Sadly, there are a number of flaws with this strategy. Kinnock was a seasoned politician, rooted in his party and his movement. Rebecca Long Bailey and Keir Starmer have been MPs for just four years. As has Jess Phillips, who has never held so much as a junior shadow ministerial brief. Lisa Nandy – a relative veteran – has served as a member of the Shadow Cabinet for the sum total of nine months.

A second problem with replicating the Kinnock Strategy is the original was underpinned by quite a lot of losing. It took Kinnock a decade to drag his party into a place where it could even think of mounting a realistic challenge for power.

So if Labour MPs are happy to forgo the next Election and the one after that, and then have a pop at unseating Boris around 2033, they might be on the right track.

There is also one other crucial difference. Neil Kinnock did actually care about what sort of Labour you were.

If you were a member of Militant, you were out. You didn’t get praised for the ‘energy’ you were bringing to your party. You weren’t given licence to play out your student union political fantasies on a national political stage. You were sent packing.

Tories took NO chances

The team conducting the Tory Party canvassing ‘ground war’ certainly weren’t taking anything for granted. ‘Some of our guys were out door-knocking and this Australian answered the door,’ a Minister tells me.

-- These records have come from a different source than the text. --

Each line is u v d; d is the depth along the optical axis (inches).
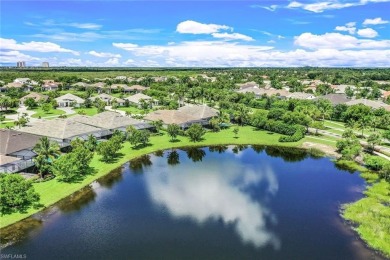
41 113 5910.4
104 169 3189.0
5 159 2832.2
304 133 4680.1
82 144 3481.8
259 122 5078.7
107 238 2020.2
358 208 2427.4
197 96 7795.3
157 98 7760.8
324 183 2972.4
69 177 2893.7
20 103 6870.1
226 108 6461.6
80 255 1846.7
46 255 1839.3
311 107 5502.0
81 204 2464.3
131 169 3275.1
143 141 3966.5
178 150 3983.8
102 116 4475.9
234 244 1980.8
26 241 1964.8
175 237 2048.5
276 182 3004.4
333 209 2453.2
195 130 4256.9
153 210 2395.4
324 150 4001.0
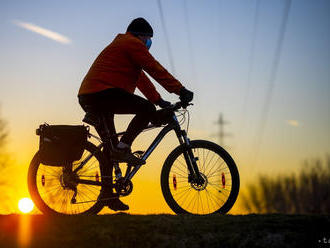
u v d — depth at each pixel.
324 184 27.88
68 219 4.18
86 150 4.75
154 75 4.65
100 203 4.75
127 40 4.69
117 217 4.24
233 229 3.89
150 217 4.24
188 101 4.69
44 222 4.11
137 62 4.64
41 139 4.70
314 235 3.78
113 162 4.78
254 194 27.98
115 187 4.72
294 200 27.75
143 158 4.77
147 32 4.85
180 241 3.76
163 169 4.85
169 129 4.86
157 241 3.76
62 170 4.69
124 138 4.71
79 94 4.74
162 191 4.82
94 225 4.01
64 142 4.62
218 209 4.83
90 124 4.67
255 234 3.80
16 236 3.84
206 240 3.76
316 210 27.95
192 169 4.88
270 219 4.11
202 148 4.91
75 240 3.77
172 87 4.66
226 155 4.87
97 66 4.71
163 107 4.82
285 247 3.68
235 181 4.84
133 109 4.71
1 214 4.43
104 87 4.63
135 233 3.86
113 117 4.79
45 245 3.72
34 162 4.64
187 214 4.51
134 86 4.77
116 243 3.74
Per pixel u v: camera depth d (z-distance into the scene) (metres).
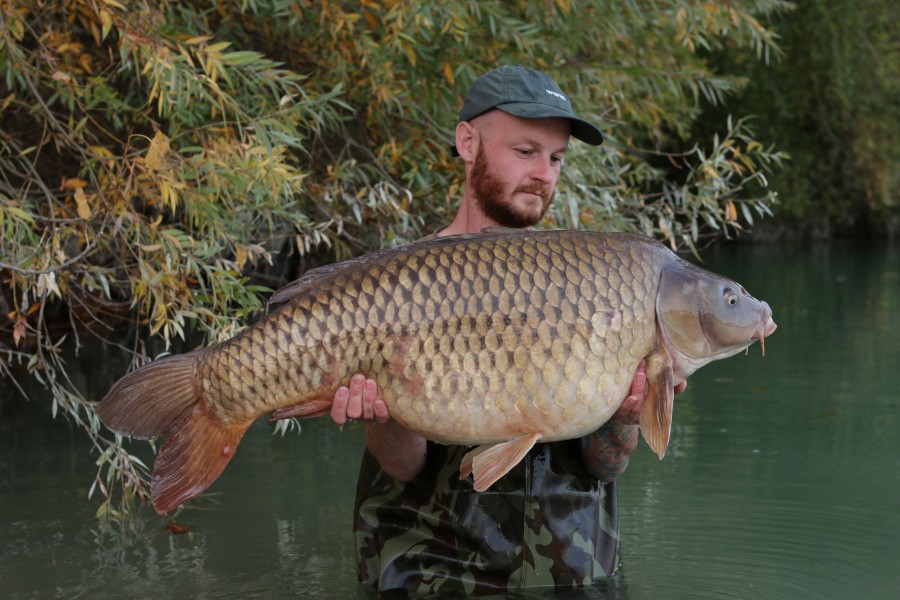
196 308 4.05
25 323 3.98
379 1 5.23
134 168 4.02
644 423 2.44
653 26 7.28
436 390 2.34
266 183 4.06
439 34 5.48
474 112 2.88
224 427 2.42
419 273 2.35
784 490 4.34
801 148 21.84
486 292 2.34
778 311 10.67
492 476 2.34
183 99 4.23
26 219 3.82
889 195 21.36
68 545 3.76
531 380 2.34
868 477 4.55
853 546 3.61
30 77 4.73
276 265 8.02
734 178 21.41
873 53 21.03
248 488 4.52
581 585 2.96
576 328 2.35
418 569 2.93
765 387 6.71
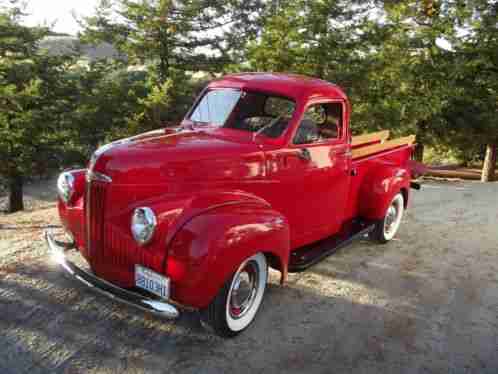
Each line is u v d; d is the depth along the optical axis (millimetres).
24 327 3633
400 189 6090
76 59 14992
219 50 15055
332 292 4688
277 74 5086
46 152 13555
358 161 5418
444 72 14984
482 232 7156
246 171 3977
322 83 4891
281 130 4359
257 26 15117
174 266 3182
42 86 13789
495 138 16906
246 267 3674
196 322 3891
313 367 3451
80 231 3844
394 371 3488
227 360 3439
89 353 3396
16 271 4547
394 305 4523
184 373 3262
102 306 4012
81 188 3961
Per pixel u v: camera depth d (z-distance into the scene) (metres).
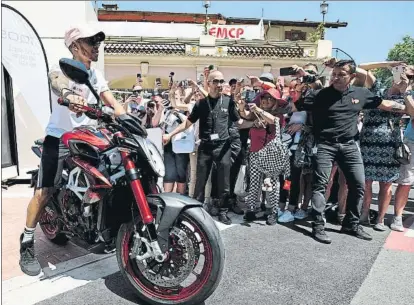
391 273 3.27
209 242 2.55
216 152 4.41
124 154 2.62
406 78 4.27
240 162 4.94
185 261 2.62
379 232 4.39
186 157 5.07
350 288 2.99
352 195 4.19
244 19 24.47
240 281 3.07
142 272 2.83
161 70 16.84
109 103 2.97
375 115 4.40
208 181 5.08
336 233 4.32
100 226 2.80
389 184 4.36
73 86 2.86
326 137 4.17
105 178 2.68
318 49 16.44
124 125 2.63
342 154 4.17
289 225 4.57
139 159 2.65
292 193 4.80
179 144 4.86
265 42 16.95
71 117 3.10
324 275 3.21
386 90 4.68
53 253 3.59
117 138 2.63
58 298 2.79
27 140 7.03
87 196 2.76
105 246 2.94
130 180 2.62
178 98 5.41
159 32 17.62
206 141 4.44
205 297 2.62
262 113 4.35
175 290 2.74
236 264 3.39
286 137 4.78
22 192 5.93
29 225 3.16
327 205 4.92
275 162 4.41
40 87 6.32
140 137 2.66
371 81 4.69
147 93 7.03
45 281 3.05
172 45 16.73
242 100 5.12
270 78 4.69
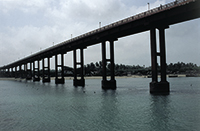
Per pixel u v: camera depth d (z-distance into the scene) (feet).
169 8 186.09
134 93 223.30
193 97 181.78
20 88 359.46
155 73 205.46
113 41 277.64
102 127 97.09
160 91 206.59
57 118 114.62
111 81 283.38
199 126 95.91
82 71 363.35
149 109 132.67
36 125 102.17
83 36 313.73
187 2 174.29
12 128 98.07
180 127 94.89
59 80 448.65
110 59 281.54
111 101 168.66
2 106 160.35
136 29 235.61
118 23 242.99
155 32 205.87
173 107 137.69
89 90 275.39
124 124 100.94
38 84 464.65
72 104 158.40
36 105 159.63
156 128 94.12
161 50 206.49
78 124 102.42
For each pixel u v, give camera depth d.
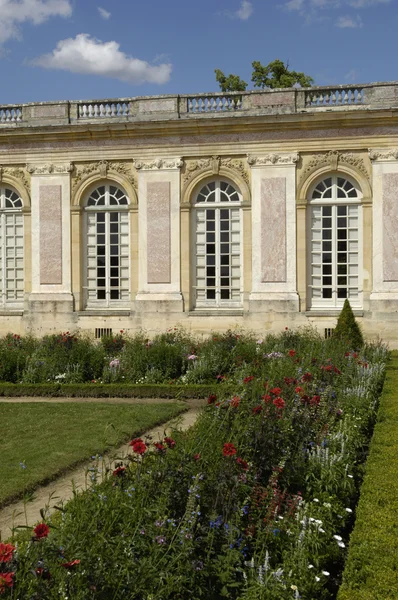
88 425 13.80
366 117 25.89
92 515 6.15
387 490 8.42
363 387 15.00
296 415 10.28
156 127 27.62
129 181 28.33
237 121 26.92
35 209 29.16
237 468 7.51
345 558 7.39
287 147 26.86
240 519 7.01
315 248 27.28
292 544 6.91
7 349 20.41
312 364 16.08
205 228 28.20
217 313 27.55
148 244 28.19
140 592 5.48
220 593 6.05
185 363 19.94
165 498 6.68
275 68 44.19
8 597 4.74
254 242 27.30
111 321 28.45
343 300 27.08
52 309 28.97
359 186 26.66
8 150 29.23
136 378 19.17
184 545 5.98
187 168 27.84
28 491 9.61
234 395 10.31
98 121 28.58
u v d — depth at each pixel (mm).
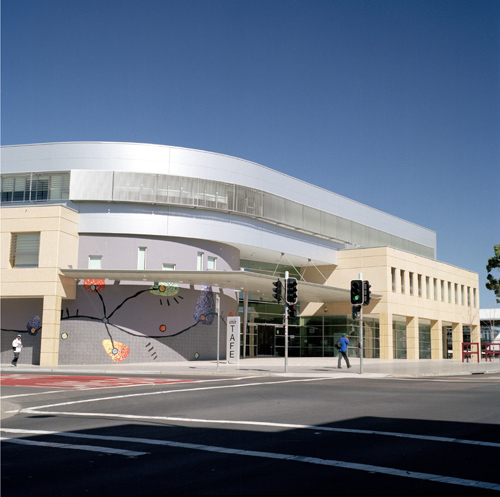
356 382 22984
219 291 41750
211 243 41250
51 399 17109
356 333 51906
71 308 36906
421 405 15266
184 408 14875
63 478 7570
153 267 38562
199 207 39812
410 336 54312
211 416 13414
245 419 12906
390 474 7723
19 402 16422
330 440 10242
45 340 34969
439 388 20312
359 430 11312
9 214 36719
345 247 54656
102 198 37875
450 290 61812
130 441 10281
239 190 42031
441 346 58375
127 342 37156
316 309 53469
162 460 8648
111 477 7609
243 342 46531
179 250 39531
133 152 39000
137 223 38375
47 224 36062
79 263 37969
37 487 7125
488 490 6938
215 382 22750
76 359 36312
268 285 39469
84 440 10422
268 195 44719
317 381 23406
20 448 9688
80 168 38719
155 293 38344
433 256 69250
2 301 37469
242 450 9375
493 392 18844
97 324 36875
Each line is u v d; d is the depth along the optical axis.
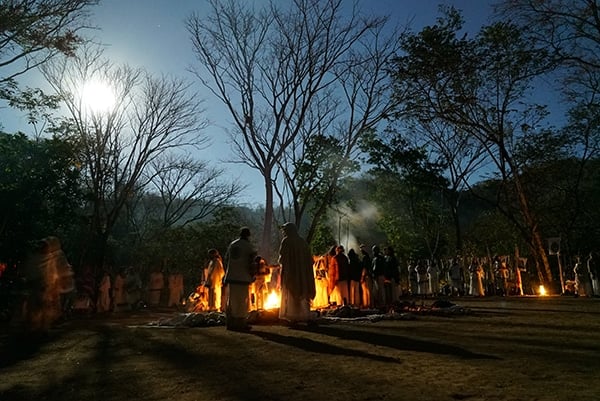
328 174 23.91
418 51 23.42
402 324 10.77
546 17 21.39
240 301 9.96
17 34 15.16
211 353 7.08
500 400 4.16
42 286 9.58
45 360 7.05
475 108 27.55
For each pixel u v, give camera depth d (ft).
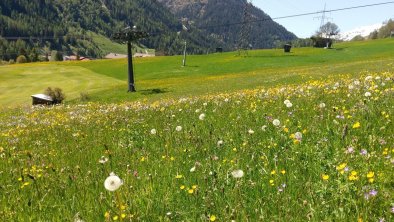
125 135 34.01
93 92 225.35
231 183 17.30
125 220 14.40
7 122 80.02
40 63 501.97
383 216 12.91
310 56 384.68
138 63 427.33
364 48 426.92
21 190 20.45
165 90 207.92
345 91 41.39
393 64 144.46
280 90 55.01
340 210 13.15
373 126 22.76
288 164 18.97
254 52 481.05
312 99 38.37
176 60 431.02
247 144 23.18
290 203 14.66
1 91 257.34
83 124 49.93
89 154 27.94
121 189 17.61
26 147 36.86
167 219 14.64
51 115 88.07
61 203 17.65
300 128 25.23
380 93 32.71
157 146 27.86
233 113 37.19
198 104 53.52
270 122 28.73
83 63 463.83
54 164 26.03
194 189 16.71
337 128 23.13
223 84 191.01
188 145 25.76
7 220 16.38
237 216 13.87
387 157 16.85
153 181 18.93
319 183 15.66
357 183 14.70
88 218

‘So they said, ‘Can we count on your support?’ And he said, ‘I’m Lynton Crosby, I helped run the last two Tory Election campaigns.’ And they replied, ‘We know, Sir Lynton, but we have to make sure.’ ‘

I think they put him down as a leaning Tory.

There is no need for a great internal debate, or prolonged period of introspection. If Labour is to have even a snowball in hell’s chance of forming a government at some point over the next decade, what has to happen next is obvious to everyone.

It’s time to clean house. Ditching Corbyn will not be enough. They all have to be driven out. He has to go. Momentum have to go. The whole viper’s nest has to go. Now is not the moment to ‘build a big tent’, it’s the moment to burn the tent to the ground. And then draw some clear lines amid the ashes.

When asked if they would use Britain’s nuclear deterrent, the next Labour leader needs to say ‘yes’. When asked if they would order police to shoot to kill terrorists running amok on the streets of Britain, the next Labour leader needs to say ‘yes’. When asked if they would back environmental crusaders breaking the law to make their voices heard, the next Labour leader needs to say ‘no’.

Then they need to tell their party to shut up. Shut up about the Palestinians. Shut up about Greta Thunberg. Shut up about Northern Ireland customs forms.

And start listening to what people in Bolsover and Sedgefield and Barrow actually care about, rather than what Corbyn and his cultists have spent four years telling them they should care about.

There can be no more acts of appeasement. Or attempts to reach an accommodation, or agree some sort of uneasy truce.

Whoever takes over as leader has one final chance to prove that even after its most shattering defeat for the best part of a century, the Labour Party is still worth fighting for.

Does it matter what sort of Labour you are? Yes, Jess. It matters an awful lot.